U.S. Backs Electric-Car Batteries. Will Drivers Follow?

If federally funded factories don’t get enough demand, even more government spending could result.

Last year’s stimulus package committed the government to spending billions for factories designed to produce advanced batteries for electric cars. One goal is to rejuvenate cities in Michigan that have been devastated by the collapse of the auto industry. Unfortunately, it’s not yet clear if electric cars will sell fast enough to justify all this battery production. Generating the demand for these vehicles could be a long-term project-which could mean even more government investment over the next few years.

Battery Line Up: The first equipment arrives for a manufacturing line at a new Johnson Controls automotive battery factory in Holland, MI.

Construction began last week on the last of nine battery factories supported by grants under the Recovery Act, which was part of the stimulus package. The factories are part of a $2.4 billion program to help fund 30 factories for electric vehicles and their components in the United States. (The manufacturers must match these federal funds with other money, such as state incentives and private investment.) The U.S. Department of Energy released an analysis this week that claims this program, and others in the Recovery Act that support electric vehicles, will lower the cost of batteries by 70 percent, support the production of 500,000 electric vehicles a year, and create tens of thousands of jobs.

But some experts, including people at companies supported by the grants, worry that the new manufacturing capacity will exceed the demand for electric vehicles and plug-in hybrids, which have larger batteries than conventional hybrids and can be recharged by plugging them in. Later this year, Chevrolet will start selling its plug-in hybrid, the Volt, and Nissan will offer the electric Leaf, to be followed by other automakers in the next two years.

How many people will buy these cars? Menahem Anderman, founder of Total Battery Consulting, which analyzes the market, expects low demand for the vehicles–fewer than 100,000 per year in the U.S. by the time the new factories are all in full swing by 2014. That’s far less than the DOE figure of 500,000. He cites several factors for his low prediction, including the limited range of the Leaf, which Nissan says will be able to go 100 miles between recharging.
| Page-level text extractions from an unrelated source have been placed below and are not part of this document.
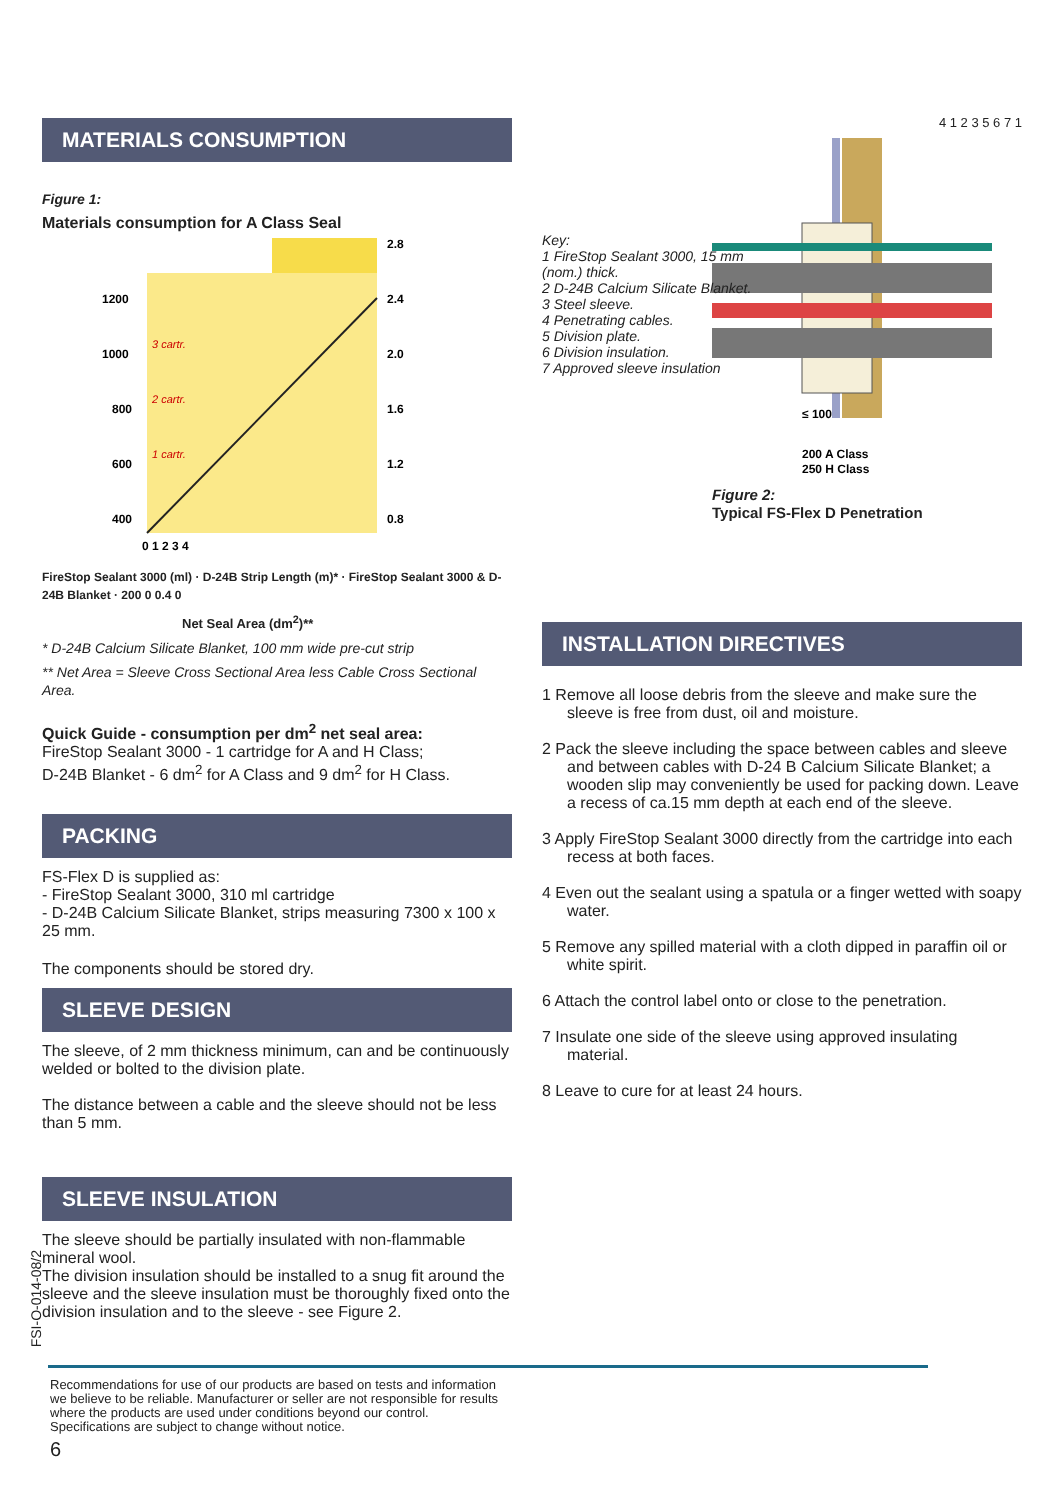MATERIALS CONSUMPTION
Figure 1:
Materials consumption for A Class Seal
1200
1000
800
600
400
3 cartr.
2 cartr.
1 cartr.
2.8
2.4
2.0
1.6
1.2
0.8
0 1 2 3 4
FireStop Sealant 3000 (ml) · D-24B Strip Length (m)* · FireStop Sealant 3000 & D-24B Blanket · 200 0 0.4 0
Net Seal Area (dm<sup>2</sup>)**
* D-24B Calcium Silicate Blanket, 100 mm wide pre-cut strip
** Net Area = Sleeve Cross Sectional Area less Cable Cross Sectional Area.
Quick Guide - consumption per dm<sup>2</sup> net seal area:
FireStop Sealant 3000 - 1 cartridge for A and H Class;
D-24B Blanket - 6 dm<sup>2</sup> for A Class and 9 dm<sup>2</sup> for H Class.
PACKING
FS-Flex D is supplied as:
- FireStop Sealant 3000, 310 ml cartridge
- D-24B Calcium Silicate Blanket, strips measuring 7300 x 100 x 25 mm.
The components should be stored dry.
SLEEVE DESIGN
The sleeve, of 2 mm thickness minimum, can and be continuously welded or bolted to the division plate.
The distance between a cable and the sleeve should not be less than 5 mm.
SLEEVE INSULATION
The sleeve should be partially insulated with non-flammable mineral wool.
The division insulation should be installed to a snug fit around the sleeve and the sleeve insulation must be thoroughly fixed onto the division insulation and to the sleeve - see Figure 2.
4 1 2 3 5 6 7 1
≤ 100
200 A Class
250 H Class
Key:
1 FireStop Sealant 3000, 15 mm (nom.) thick.
2 D-24B Calcium Silicate Blanket.
3 Steel sleeve.
4 Penetrating cables.
5 Division plate.
6 Division insulation.
7 Approved sleeve insulation
Figure 2:
Typical FS-Flex D Penetration
INSTALLATION DIRECTIVES
1 Remove all loose debris from the sleeve and make sure the sleeve is free from dust, oil and moisture.
2 Pack the sleeve including the space between cables and sleeve and between cables with D-24 B Calcium Silicate Blanket; a wooden slip may conveniently be used for packing down. Leave a recess of ca.15 mm depth at each end of the sleeve.
3 Apply FireStop Sealant 3000 directly from the cartridge into each recess at both faces.
4 Even out the sealant using a spatula or a finger wetted with soapy water.
5 Remove any spilled material with a cloth dipped in paraffin oil or white spirit.
6 Attach the control label onto or close to the penetration.
7 Insulate one side of the sleeve using approved insulating material.
8 Leave to cure for at least 24 hours.
FSI-O-014-08/2
Recommendations for use of our products are based on tests and information we believe to be reliable. Manufacturer or seller are not responsible for results where the products are used under conditions beyond our control. Specifications are subject to change without notice.
6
Also, electric cars and plug-in hybrids are expected to cost $10,000 to $20,000 more than a comparably sized conventional hybrid such as the Prius.

If demand is low, many of these new factories may need to shut down–or rely on the government to keep running. The federal government has already approved tax credits of $7,500 to encourage consumers to buy the vehicles. The government will likely go a step further and expand the market directly by buying large numbers of electric cars for its own use.

While he thinks Anderman’s estimates are too pessimistic, Michael Andrew, director of government affairs at Johnson Controls, which received the largest of the battery-factory grants–$299 million–agrees that the government will likely play a key role in stimulating the demand. Johnson Controls, which is based in Milwaukee and has a contract to produce batteries for an electric delivery van and plug-in hybrids for Ford, is “working closely” with the agency that handles the government’s purchases of a million cars a year, Andrew says.

“One of the challenges for the industry right now is not overbuilding capacity,” he acknowledges. A wave of purchases from early adopters will help, but to sustain demand, he says, Johnson Controls is working to educate the public about electric vehicles and hybrids.

Andy Chu, vice president of marketing at another grant recipient, A123 Systems, based in Watertown, MA, says his company already has enough orders to justify the capacity of its new factory in Livonia, MI. But he says the calculation would have to be rethought if demand for electric and plug-in hybrid vehicles is lower than his customers expect.

If there is overcapacity, companies such as A123 and Johnson Controls would face tougher competition from suppliers in Asia, where there are several established makers of lithium-ion batteries, and where manufacturing equipment often costs less, Anderman says. U.S. manufacturers will need to ship equipment and materials from Asia, which drives up their costs compared to Asian manufacturers. Indeed, Chu says that without the federal grants and support from the state of Michigan, “We would likely have built a factory in Asia, not in Michigan.”